Business owners use the payroll expense account and the payroll tax expense account to record payroll-related expenses. The payroll expense account shows the sum of the gross pay for your employees for a pay period. Gross pay is the amount you owe your employees in exchange for the work they do for your company. The payroll tax expense account shows the sum of the taxes your company owes to the IRS.

Liabilities

Most payroll deductions are liabilities because you owe the money you subtract from your employees' gross pay to a third party. Common types of deductions are tax withholdings and benefit deductions. Forward taxes deducted to the proper city, county, state or federal tax authority.
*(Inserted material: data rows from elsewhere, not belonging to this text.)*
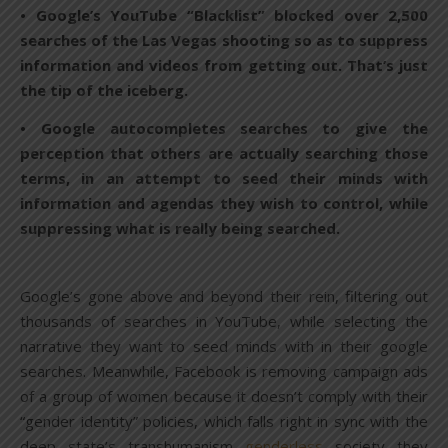
• Google’s YouTube “Blacklist” blocked over 2,500
searches of the Las Vegas shooting so as to suppress
information and videos from getting out. That’s just
the tip of the iceberg.
• Google autocompletes searches to give the
perception that others are actually searching those
terms, in an attempt to seed their minds with
information and agendas they wish to control, while
suppressing what is really being searched.
Google’s gone above and beyond their rein, filtering out
thousands of searches in YouTube, while selecting the
narrative they want to seed minds with in their google
searches. Meanwhile, Facebook is removing campaign ads
of a group of women because it doesn’t comply with their
“gender identity” policies, which falls right in sync with the
deep state’s transhumanism
genderless
society they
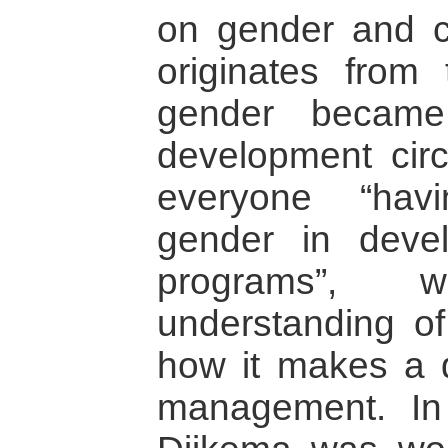
on gender and co
originates from 
gender becam
development circl
everyone “hav
gender in deve
programs”, 
understanding o
how it makes a d
management. In 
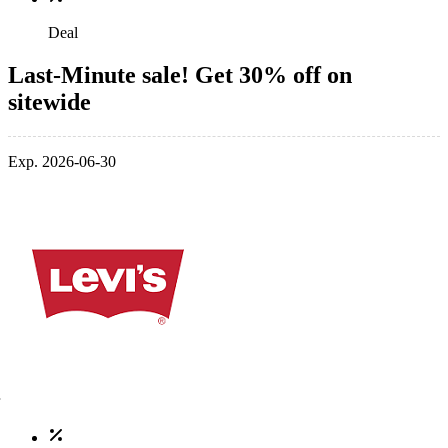
Deal
Last-Minute sale! Get 30% off on
sitewide
Exp. 2026-06-30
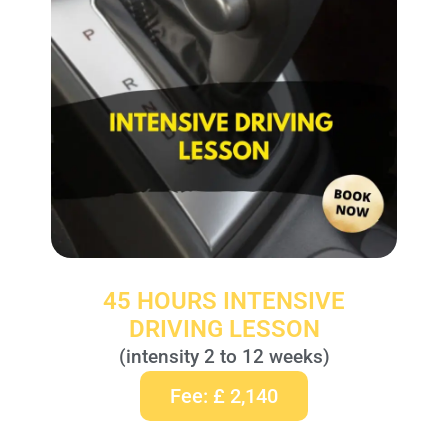
45 HOURS INTENSIVE
DRIVING LESSON
(intensity 2 to 12 weeks)
Fee: £ 2,140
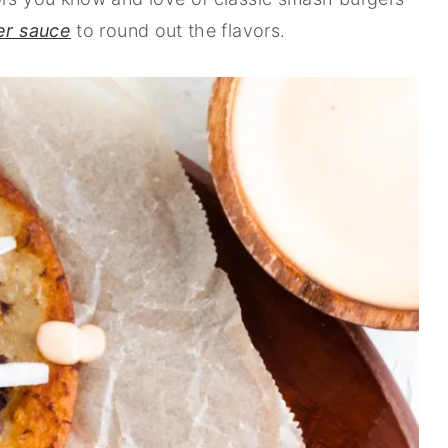
er sauce
to round out the flavors.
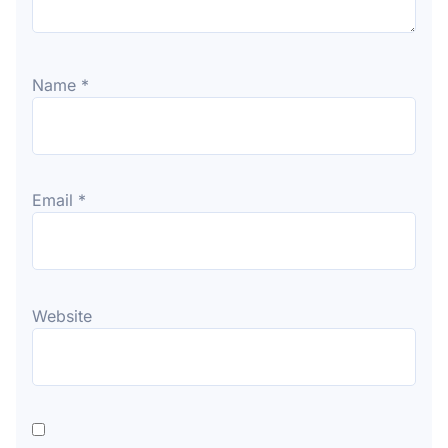
Name
*
Email
*
Website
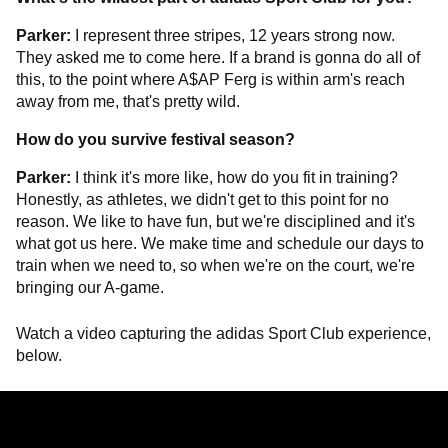
Parker:
I represent three stripes, 12 years strong now.
They asked me to come here. If a brand is gonna do all of
this, to the point where A$AP Ferg is within arm's reach
away from me, that's pretty wild.
How do you survive festival season?
Parker:
I think it's more like, how do you fit in training?
Honestly, as athletes, we didn't get to this point for no
reason. We like to have fun, but we're disciplined and it's
what got us here. We make time and schedule our days to
train when we need to, so when we're on the court, we're
bringing our A-game.
Watch a video capturing the adidas Sport Club experience,
below.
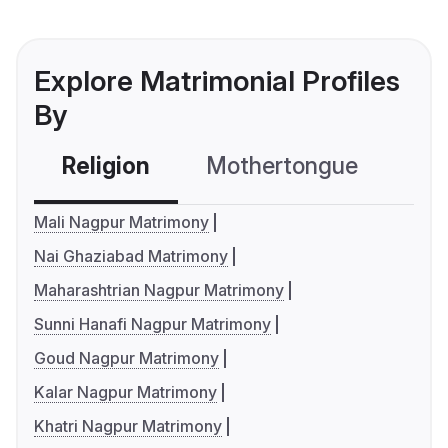
Explore Matrimonial Profiles
By
Religion
Mothertongue
Co
Mali Nagpur Matrimony
Nai Ghaziabad Matrimony
Maharashtrian Nagpur Matrimony
Sunni Hanafi Nagpur Matrimony
Goud Nagpur Matrimony
Kalar Nagpur Matrimony
Khatri Nagpur Matrimony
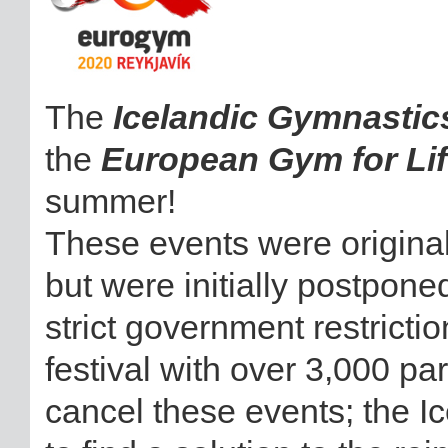
The
Icelandic Gymnastic
the
European Gym for Lif
summer!
These events were original
but were initially postpon
strict government restrictio
festival with over 3,000 pa
cancel these events; the I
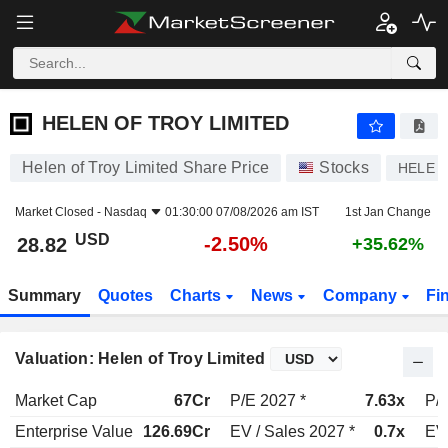
HELEN OF TROY LIMITED
28.82
$
-2.50%
HELEN OF TROY LIMITED
Helen of Troy Limited Share Price
Stocks
HELE
Market Closed -
Nasdaq
01:30:00 07/08/2026 am IST
1st Jan Change
USD
-2.50%
28.82
+35.62%
Summary
Quotes
Charts
News
Company
Fi
Valuation: Helen of Troy Limited
Market Cap
67Cr
P/E 2027 *
7.63x
P/E
Enterprise Value
126.69Cr
EV / Sales 2027 *
0.7x
EV 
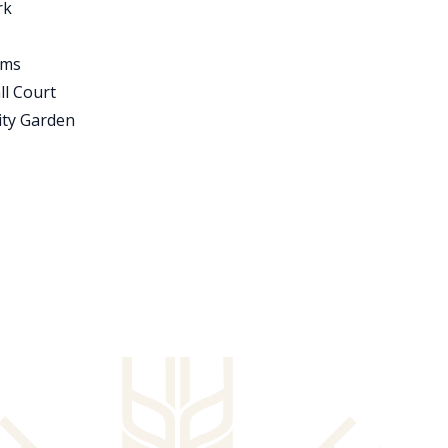
rk
oms
ll Court
ty Garden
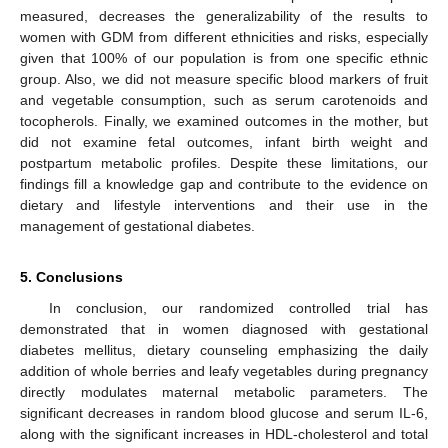
measured, decreases the generalizability of the results to
women with GDM from different ethnicities and risks, especially
given that 100% of our population is from one specific ethnic
group. Also, we did not measure specific blood markers of fruit
and vegetable consumption, such as serum carotenoids and
tocopherols. Finally, we examined outcomes in the mother, but
did not examine fetal outcomes, infant birth weight and
postpartum metabolic profiles. Despite these limitations, our
findings fill a knowledge gap and contribute to the evidence on
dietary and lifestyle interventions and their use in the
management of gestational diabetes.
5. Conclusions
In conclusion, our randomized controlled trial has
demonstrated that in women diagnosed with gestational
diabetes mellitus, dietary counseling emphasizing the daily
addition of whole berries and leafy vegetables during pregnancy
directly modulates maternal metabolic parameters. The
significant decreases in random blood glucose and serum IL-6,
along with the significant increases in HDL-cholesterol and total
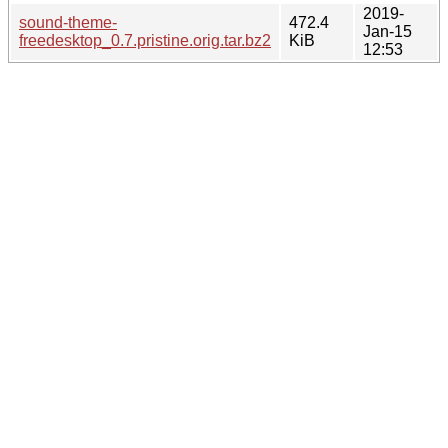
2019-
sound-theme-
472.4
Jan-15
freedesktop_0.7.pristine.orig.tar.bz2
KiB
12:53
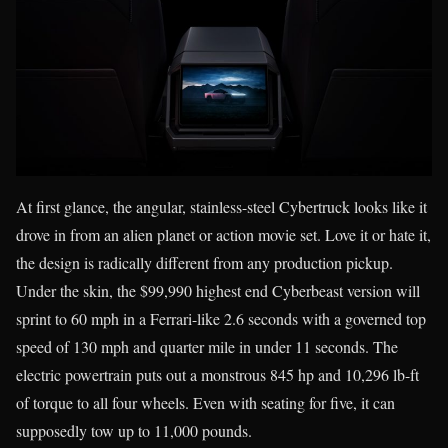
At first glance, the angular, stainless-steel Cybertruck looks like it
drove in from an alien planet or action movie set. Love it or hate it,
the design is radically different from any production pickup.
Under the skin, the $99,990 highest end Cyberbeast version will
sprint to 60 mph in a Ferrari-like 2.6 seconds with a governed top
speed of 130 mph and quarter mile in under 11 seconds. The
electric powertrain puts out a monstrous 845 hp and 10,296 lb-ft
of torque to all four wheels. Even with seating for five, it can
supposedly tow up to 11,000 pounds.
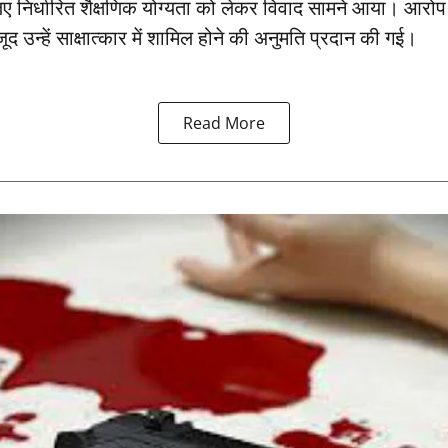
ए निर्धारित शैक्षणिक योग्यता को लेकर विवाद सामने आया। आरो
जूद उन्हें साक्षात्कार में शामिल होने की अनुमति प्रदान की गई।
Read More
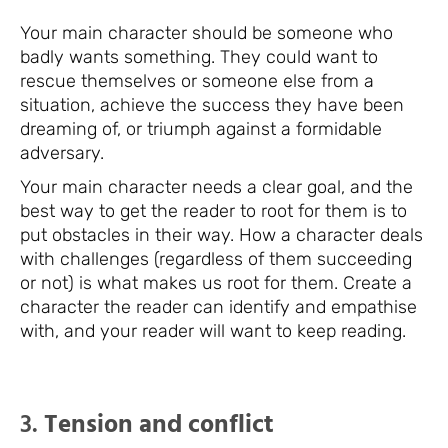
Your main character should be someone who
badly wants something. They could want to
rescue themselves or someone else from a
situation, achieve the success they have been
dreaming of, or triumph against a formidable
adversary.
Your main character needs a clear goal, and the
best way to get the reader to root for them is to
put obstacles in their way. How a character deals
with challenges (regardless of them succeeding
or not) is what makes us root for them. Create a
character the reader can identify and empathise
with, and your reader will want to keep reading.
3.
Tension and conflict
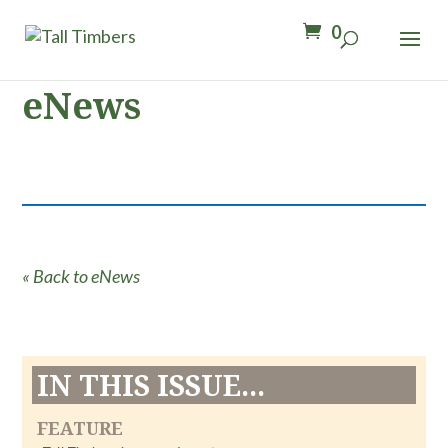
0
eNews
« Back to eNews
IN THIS ISSUE...
FEATURE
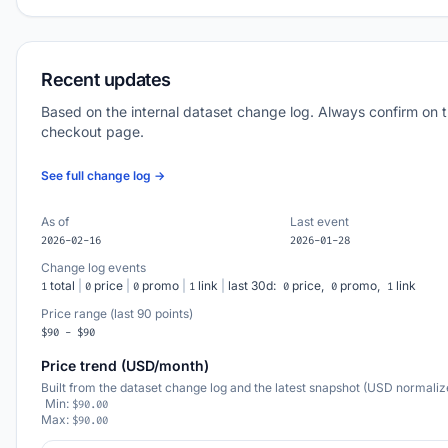
Recent updates
Based on the internal dataset change log. Always confirm on 
checkout page.
See full change log →
As of
Last event
2026-02-16
2026-01-28
Change log events
total
|
price
|
promo
|
link
|
last 30d:
price,
promo,
link
1
0
0
1
0
0
1
Price range (last 90 points)
$90 - $90
Price trend (USD/month)
Built from the dataset change log and the latest snapshot (USD normaliz
Min:
$90.00
Max:
$90.00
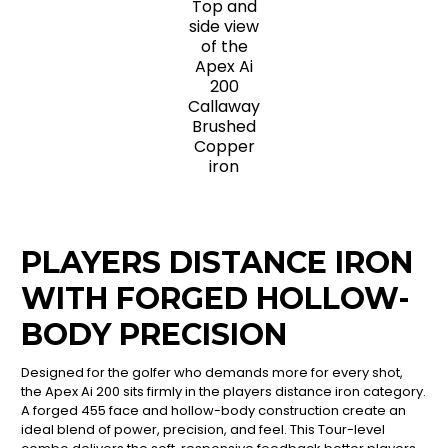
Top and
side view
of the
Apex Ai
200
Callaway
Brushed
Copper
iron
PLAYERS DISTANCE IRON
WITH FORGED HOLLOW-
BODY PRECISION
Designed for the golfer who demands more for every shot,
the Apex Ai 200 sits firmly in the players distance iron category.
A forged 455 face and hollow-body construction create an
ideal blend of power, precision, and feel. This Tour-level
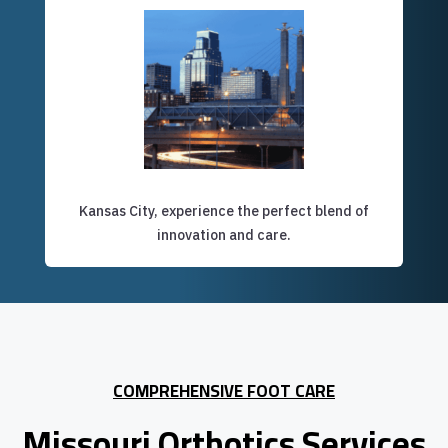
Kansas City, experience the perfect blend of
innovation and care.
COMPREHENSIVE FOOT CARE
Missouri Orthotics Services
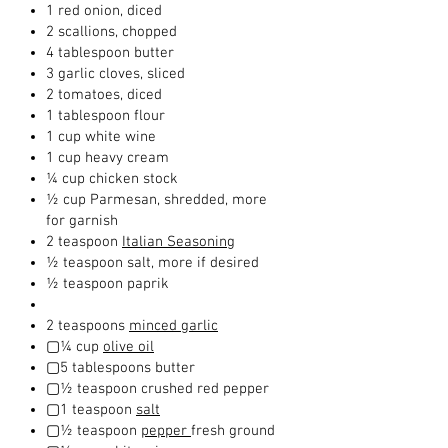
1 red onion, diced
2 scallions, chopped
4 tablespoon butter
3 garlic cloves, sliced
2 tomatoes, diced
1 tablespoon flour
1 cup white wine
1 cup heavy cream
¼ cup chicken stock
½ cup Parmesan, shredded, more
for garnish
2 teaspoon
Italian Seasoning
½ teaspoon salt, more if desired
½ teaspoon paprik
2 teaspoons
minced garlic
▢¼ cup
olive oil
▢5 tablespoons butter
▢½ teaspoon crushed red pepper
▢1 teaspoon
salt
▢½ teaspoon
pepper
fresh ground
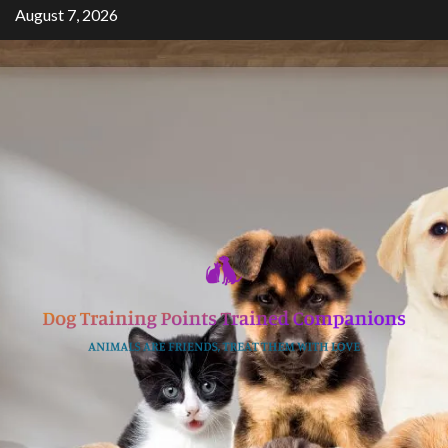
Skip
August 7, 2026
to
content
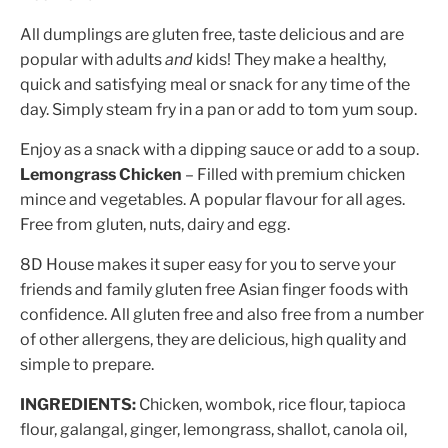
All dumplings are gluten free, taste delicious and are
popular with adults
and
kids! They make a healthy,
quick and satisfying meal or snack for any time of the
day. Simply steam fry in a pan or add to tom yum soup.
Enjoy as a snack with a dipping sauce or add to a soup.
Lemongrass Chicken
– Filled with premium chicken
mince and vegetables. A popular flavour for all ages.
Free from gluten, nuts, dairy and egg.
8D House makes it super easy for you to serve your
friends and family gluten free Asian finger foods with
confidence. All gluten free and also free from a number
of other allergens, they are delicious, high quality and
simple to prepare.
INGREDIENTS:
Chicken, wombok, rice flour, tapioca
flour, galangal, ginger, lemongrass, shallot, canola oil,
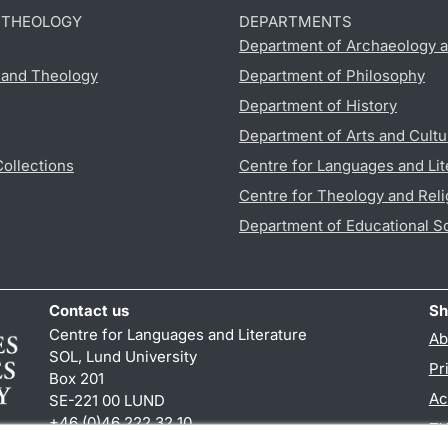
D THEOLOGY
DEPARTMENTS
Department of Archaeology a
s and Theology
Department of Philosophy
Department of History
Department of Arts and Cultu
Collections
Centre for Languages and Lit
Centre for Theology and Reli
Department of Educational S
Contact us
Sh
Centre for Languages and Literature
Ab
SOL, Lund University
Pr
Box 201
Ac
SE-221 00 LUND
+46 (0)46 222 32 10
TY
reception
@
sol.lu
.
se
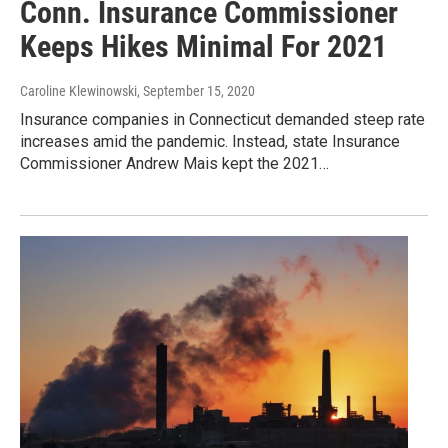
Conn. Insurance Commissioner
Keeps Hikes Minimal For 2021
Caroline Klewinowski
, September 15, 2020
Insurance companies in Connecticut demanded steep rate
increases amid the pandemic. Instead, state Insurance
Commissioner Andrew Mais kept the 2021…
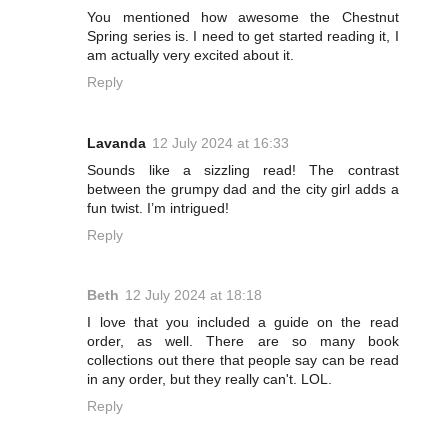
You mentioned how awesome the Chestnut
Spring series is. I need to get started reading it, I
am actually very excited about it.
Reply
Lavanda
12 July 2024 at 16:33
Sounds like a sizzling read! The contrast
between the grumpy dad and the city girl adds a
fun twist. I’m intrigued!
Reply
Beth
12 July 2024 at 18:18
I love that you included a guide on the read
order, as well. There are so many book
collections out there that people say can be read
in any order, but they really can't. LOL.
Reply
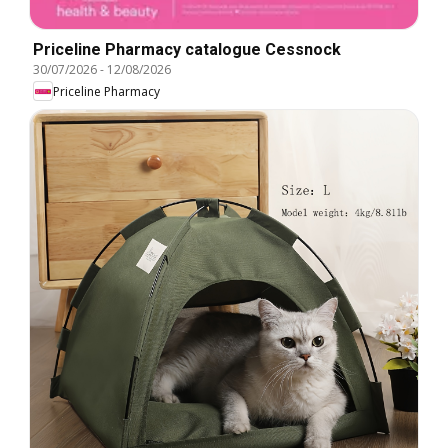
Priceline Pharmacy catalogue Cessnock
30/07/2026
-
12/08/2026
Priceline Pharmacy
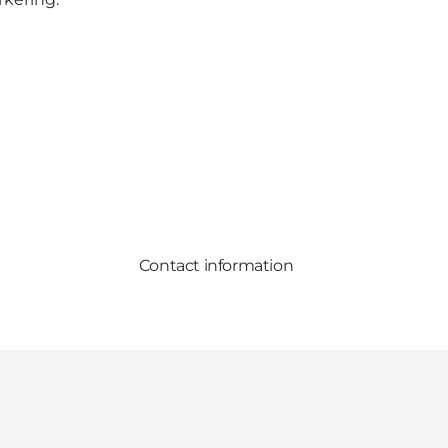
Contact information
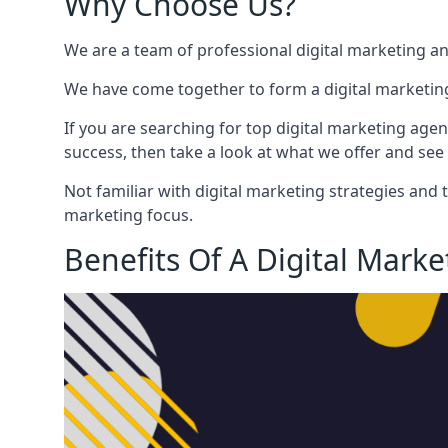
Why Choose Us?
We are a team of professional digital marketing a
We have come together to form a digital marketing
If you are searching for top digital marketing agen
success, then take a look at what we offer and see 
Not familiar with digital marketing strategies and 
marketing focus.
Benefits Of A Digital Mark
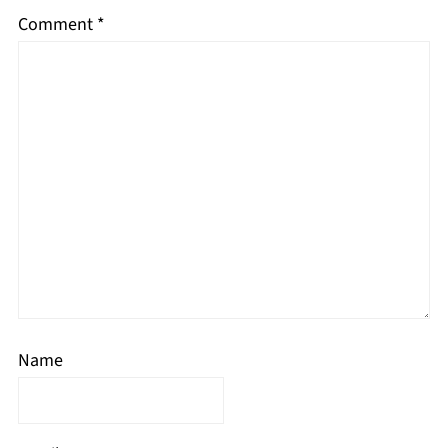
Comment
*
Name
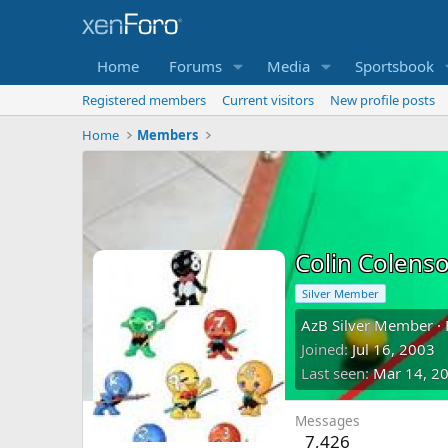
Home
Forums
Media
Sportsbook
Registered members
Current visitors
New profile posts
Home
Members
Colin Colens
Silver Member
AzB Silver Member
·
Joined
Jul 16, 2003
Last seen
Mar 14, 2
Messages
7,426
Benefits are non-cash compensation like insurance, retirement and union dues. Employees contribute part or all of the payment for benefits through payroll deductions. After you subtract all deductions from your employee's gross pay, the remaining balance is net pay. You pay net pay to your employees from cash.

Payroll Expenses Versus Liabilities

The payroll expense account amount represents your company's total salary expenditure for a pay period. This expense account is offset by the liability accounts. The liability accounts breaks up the expense account amount and tells you what each part of the expense is for. Payroll liability account names end with “payable.” “Payable” is a signal that you must pay the amount in the account to a third party. Increase the payroll expense account with a debit, and increase the payables account with a credit. Debits and credits are always equal. The formula is: Payroll Expense (debit) = Sum of Payables (credit) + Cash (credit). If your company records the payroll entry before paying the payroll, use the account "salaries payable" instead of the cash account. Move the amount from salaries payable to cash after you pay your employees.

Payroll Tax Expenses Versus Liabilities

In addition to the taxes you withhold from employees' pay, you must pay the employer's half of the FICA tax, unemployment taxes and possibly additional taxes that vary according to your jurisdiction. The payroll tax expense amount is the total amount you must pay in taxes, the payable liability accounts tell you where the payroll tax expense money goes. Debits and credits are always equal. The formula is: Payroll Tax Expense (debit) = Sum of Paybles (credit).